Доволен ли я? Да я готов целовать не только капот моей милой, но и каждое колесо в отдельности! Приношу ей во всевозможных формах миллион извинений и заверений в вечной любви. Обещаю даже носить на руках…
– А вот это не надо, – прерывает мои словоизлияния Машина. – Ручки тебе самому пригодятся. Или ты решил бросить начатое вчера дело? Если нет, у нас впереди напряженный день.
– На стадион! – решительно командую я, и Машина, весело бренча всеми железками (видимо, маскируясь под старый драндулет), несется к месту спортивных побоищ.
Стадион окружает несметная толпа безбилетников, желающая попасть на спортивное событие века – чемпионат мира по ГТО. Лишний билетик спрашивают, не доезжая километров двух до стадиона. Весь Город залеплен афишами и анонсами. С большим трудом удается припарковаться на стоянке возле главного входа, да и то потому, что Машина приняла облик старого, заезженного «козла». В воротах подмигиваю знакомому контролеру (как-то я накрыл по его просьбе жену его на месте совокупления с любовником) и беспрепятственно прохожу на трибуну. Народу-у-у! Как за «ливеркой». Все орут, все вопят, машут флагами и дуют в дудки. Так, надо сориентироваться. У кого я могу выяснить соответствие списочного состава с участвовавшими во вчерашнем дне соревнований? Кто давил сачка, так сказать?.. Кто тут хозяин бала?
Проще всего обратиться к телекомментатору (тоже мой бывший клиент), уж этот-то прохвост знает все на свете. Так и делаю. Нахально лезу в комментаторскую будку и через пару минут имею все нужные данные. Отсутствовали вчера трое. А, Б и С. Кстати, все трое – гэтэошники мирового уровня. Вот так-то! Остается самый пустяк: сегодня же разыскать их и немного прижать за жабры. Это дело можно отложить до вечера, то есть, до окончания сегодняшнего дня соревнований. Гляжу на часы – двенадцать. Время до встречи со вчерашним иностранцем-бомбистом еще есть. Не торопясь, покидаю стадион. По рации, спрятанной в дубле зуба, связываюсь с Машиной, даю указания ждать меня возле кафе с интригующим названием «Китайский подвальчик».
Кафешка эта в кругу людей строгой морали пользовалась дурной славой. Для тех же, кто не обременен узами благопристойности, этот уголок кооппита был просто раем. Что касается меня – так мама привила мне с детства любовь к китайской кухне.
Заказываю обед, в ожидании незаметно оглядываю посетителей. Все тот же контингент. Знакомые все лица. Проститутки, педерасты, сутенеры. Валютные дельцы (мелочь, конечно). Замечаю, что одна из проституток призывно подмигивает мне и делает пальцами непристойное движение. Попутно с этим автоматически отмечаю, что лет этой девице четырнадцать, от силы пятнадцать. И тут меня бес попутал: беру и подмигиваю в ответ. Хотя знаю на сто процентов, чем эти подмигивания кончаются. Этой скороспелке только того и надо. Через пару секунд она уже сидит у меня на коленях и приторно сюсюкает:
– Мущ-щ-щина, угостите коньячком, а я вам за это что-то покажу!

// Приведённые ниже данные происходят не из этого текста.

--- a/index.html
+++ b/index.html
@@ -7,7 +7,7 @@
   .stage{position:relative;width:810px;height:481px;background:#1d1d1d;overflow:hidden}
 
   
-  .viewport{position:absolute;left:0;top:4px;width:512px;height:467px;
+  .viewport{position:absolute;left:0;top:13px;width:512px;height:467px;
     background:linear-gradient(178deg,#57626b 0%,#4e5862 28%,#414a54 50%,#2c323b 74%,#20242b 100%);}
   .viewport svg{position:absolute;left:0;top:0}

Сижу и в душе костерю себя: «Козел безрогий!», а сам делаю малявке бодливую козу и не менее противным голосом отвечаю:
– Что же такого девочка может мне показать? Коньячок нынче дорог. За коньячок-то я могу такого потребовать, ой-ой-ой!

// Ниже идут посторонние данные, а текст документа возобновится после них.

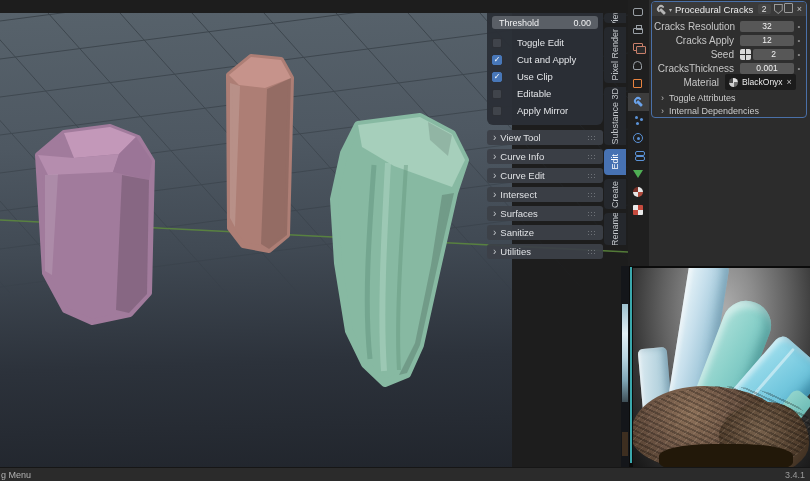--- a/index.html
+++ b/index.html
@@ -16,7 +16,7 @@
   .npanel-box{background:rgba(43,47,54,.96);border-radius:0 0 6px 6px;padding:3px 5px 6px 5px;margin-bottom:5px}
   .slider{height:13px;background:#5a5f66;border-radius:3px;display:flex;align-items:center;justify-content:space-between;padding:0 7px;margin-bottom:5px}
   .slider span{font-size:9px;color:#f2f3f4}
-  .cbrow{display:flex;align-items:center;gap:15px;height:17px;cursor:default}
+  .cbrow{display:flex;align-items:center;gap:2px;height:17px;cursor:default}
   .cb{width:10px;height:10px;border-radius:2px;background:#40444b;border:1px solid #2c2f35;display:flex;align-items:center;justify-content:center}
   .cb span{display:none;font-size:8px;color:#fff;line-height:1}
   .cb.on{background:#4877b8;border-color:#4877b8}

А стерва эта, не на секунду не задумываясь:
– Что угодно, куда угодно и сколько угодно! – и лезет рукой мне в брюки. Этого еще не хватало!
– Ты что же, дорогая, хочешь прямо здесь трахаться? спрашиваю напрямик.
– А почему бы и нет? – отвечает.
– Э, нет, так дело не пойдет! – решительно заявляю я. – Я не привык заниматься этим среди кулинарных изделий. Поедем по мне домой. На «би-би» поедем.
– На красивой? – вопрошает малолетняя любительница траханья.
– О, – отвечаю, – на шикарной! Иди и жди меня у входа.
Та моментально слетает с моих колен и, неимоверно вихляя задом, идет к дверям. Я, не теряя ни секунды, ретируюсь через служебный выход. Поел, называется! Ну, да сам виноват. Знал, где сижу.
Вызываю по рации Машину и, вкратце обрисовав ситуацию, назначаю новое место встречи.
После моего не совсем достойного ухода из кафе судьба преподносит очередной сюрприз. Еще живо под брюками ощущение шаловливо-настойчивой ручонки карликовой секс-бомбы, как из-за угла с криком: «Держи его!» на меня наезжает великолепная тройка гениев сыска, следствия и криминалистики. Такой прыти я от них никак не ожидал и, честно признаться, немного теряюсь. Секундной растерянности им хватает на то, чтобы защелкнуть на моих запястьях холодные наручники. При этом Икс злорадно приговаривает: «Ну все, теперь ты у нас в руках!», Игрек неосмотрительно размахивает перед моим носом пушкой, а Зет с идиотской ухмылкой козлит вокруг меня.
– Убери свою пукалку, кретин! – пытаюсь я испортить настроение этим налетчикам. – Жену свою можешь ею стращать. Со мной этот номер не пройдет. Она же у тебя горохом заряжена, мичуринец!
Игрек на мои слова реагирует совершенно неожиданно. Я думал, он обидится, а этот стрелок-любитель ликует:
– Все слышали? Все? Оскорбление при исполнении!
– И это тебе зачтется! Все зачтется! – не менее радостно замечает Зет, продолжая скакать вокруг меня. – О многом придется тебе пожалеть…
– Сейчас, разбежался, – отвечаю. – Майя Плисецкая недотраханная…
Больше не успеваю сказать ничего обидного – эти паразиты затыкают мне рот моим же носовым платком (хоть за это спасибо, у меня-то он чистый) и, подбадривая пинками, волокут в отделение. Тащусь и ничего не понимаю. Неимоверно стыдно перед прохожими (ведут, как какого-то матерого уголовника), а самое главное – за что ведут-то?!
В отделении, куда меня не совсем самостоятельно доставили, приходится пережить еще одно унижение. Пока эти самодеятельные артисты оформляли сцену для следующего действия, меня не совсем вежливо (точнее – совсем невежливо) усаживают на деревянную скамью в коридоре. Одиноким я себя не чувствую, кроме меня, на скамейке томятся ожиданием еще с пяток задержанных. И как на грех, знакомые все лица. Все, в разное время, имели дело со мной, как с инспектором. А теперь получается, я с ними одна компашка! Они ехидно ржут…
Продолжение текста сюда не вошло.